SUPPLIED PASSAGE:
Assignment One Revisited (Again)

If at first you don’t succeed………My Transparent/Opaque pair did not pass muster, the contrast is again too obscure:

“In my view, the item demonstrated by each image or group of images should by the first thing which comes to the mind of your viewer when confronted by your work.   At final assessment, if the meaning of your images is too obscure the assessor may well misunderstand and a loss of marks could be the result.”


In view of the feedback it seemed sensible to stick with a family of subjects as this would seem to be the best way of making the contrast more obvious.  As such I have chosen a pair from the “Trash to Treasure” exhibition photographs which, I believe, demonstrate the contrast very well.  Again, the technical challenge of the “white environment” is evident and I wonder whether the composition makes for an interesting image; overall, though, I think the subject holds it together in both shots.

Clearly a second knock back was not good for morale but the point is well made regarding the challenge to gain all the marks you can where formal assessments are concerned – I’ve just pencilled in “KISS” below the assignment assessment criteria!  Keeping things simple often makes them more effective (not just applicable to government and BBC IT projects!).


Assignment One Revisited

My tutor feedback on Assignment One indicated that a number of my paired images required revisiting against the background of:

The images created should interpret the pairs of descriptive words in a manner that would be obvious to an unitiated viewer.   In other words, the picture should tell the story without the assistance of any prior detailed knowledge or helpful legend.    I understand your logic for the images you have submitted but I am afraid that in a number of them the interpretation is too obscure and would not be the first impression that your viewer would understand.”

GIVEN INFORMATION:
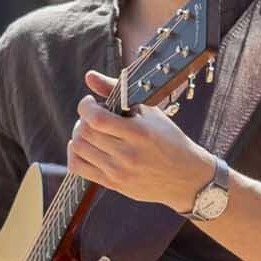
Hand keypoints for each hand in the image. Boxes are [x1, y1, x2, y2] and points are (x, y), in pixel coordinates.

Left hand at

PROBLEM STATEMENT: Copy the blog post on revisiting Assignment One from "In view of the" up to and including "BBC IT projects!).", swapping "contrast" for "difference".

ANSWER BELOW:
In view of the feedback it seemed sensible to stick with a family of subjects as this would seem to be the best way of making the difference more obvious.  As such I have chosen a pair from the “Trash to Treasure” exhibition photographs which, I believe, demonstrate the difference very well.  Again, the technical challenge of the “white environment” is evident and I wonder whether the composition makes for an interesting image; overall, though, I think the subject holds it together in both shots.

Clearly a second knock back was not good for morale but the point is well made regarding the challenge to gain all the marks you can where formal assessments are concerned – I’ve just pencilled in “KISS” below the assignment assessment criteria!  Keeping things simple often makes them more effective (not just applicable to government and BBC IT projects!).